The poems blend into the music, and sometimes elide into one another. "Ich habe die Wahrheit gesehen .......verschlungen von einer Riesenschlange die in ihren Bauch sie aufbläht..." the piano beats crazy staccato, the winds swirling, circular figures. The dark centre of the cycle is a simple 6 line poem "Im Lot" It's numb, beyond pain "Du sollst ja nicht weinen". Instead of crying, the sense of tight chested breathing, impassive yet unpeaceful, watching, listening, tense. Suddenly tubular bells from the percussion lifting out of the misery, yet distant, and the "riverbed" ostinato returns – this is literally "rock bottom ".

What';s also striking about this piece is the physicality, the sense of "breathing", up and down cadences like exhalation and inhalation.
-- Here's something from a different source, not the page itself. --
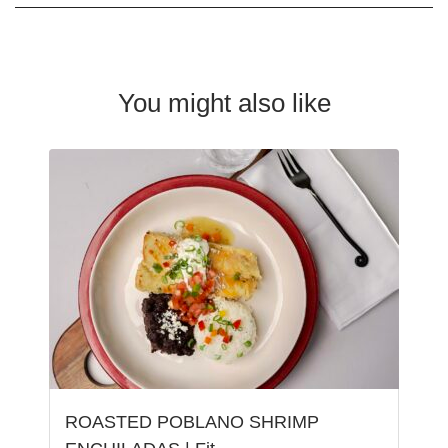
You might also like
ROASTED POBLANO SHRIMP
It gives an eerie sense of presence, like there's someone unseen hidden in the music. So all that listening has a very natural, organic feel, the idea of dialogue again. The final song "So stürben wir um getrennt zu sein" is tantalisingly inconclusive, opening outwards yet again. The clear Schubertian brook, but deceptively so. The poet is trying to sound confident but it's illusion, and she knows it.

An absolutely magnificent performance by Matthias Goerne. Of the three concerts he sang in six days, this was the finest, exceptional, perhaps closest to his heart. Audience ecstatic – a wonderful piece of music, so original and distinctive.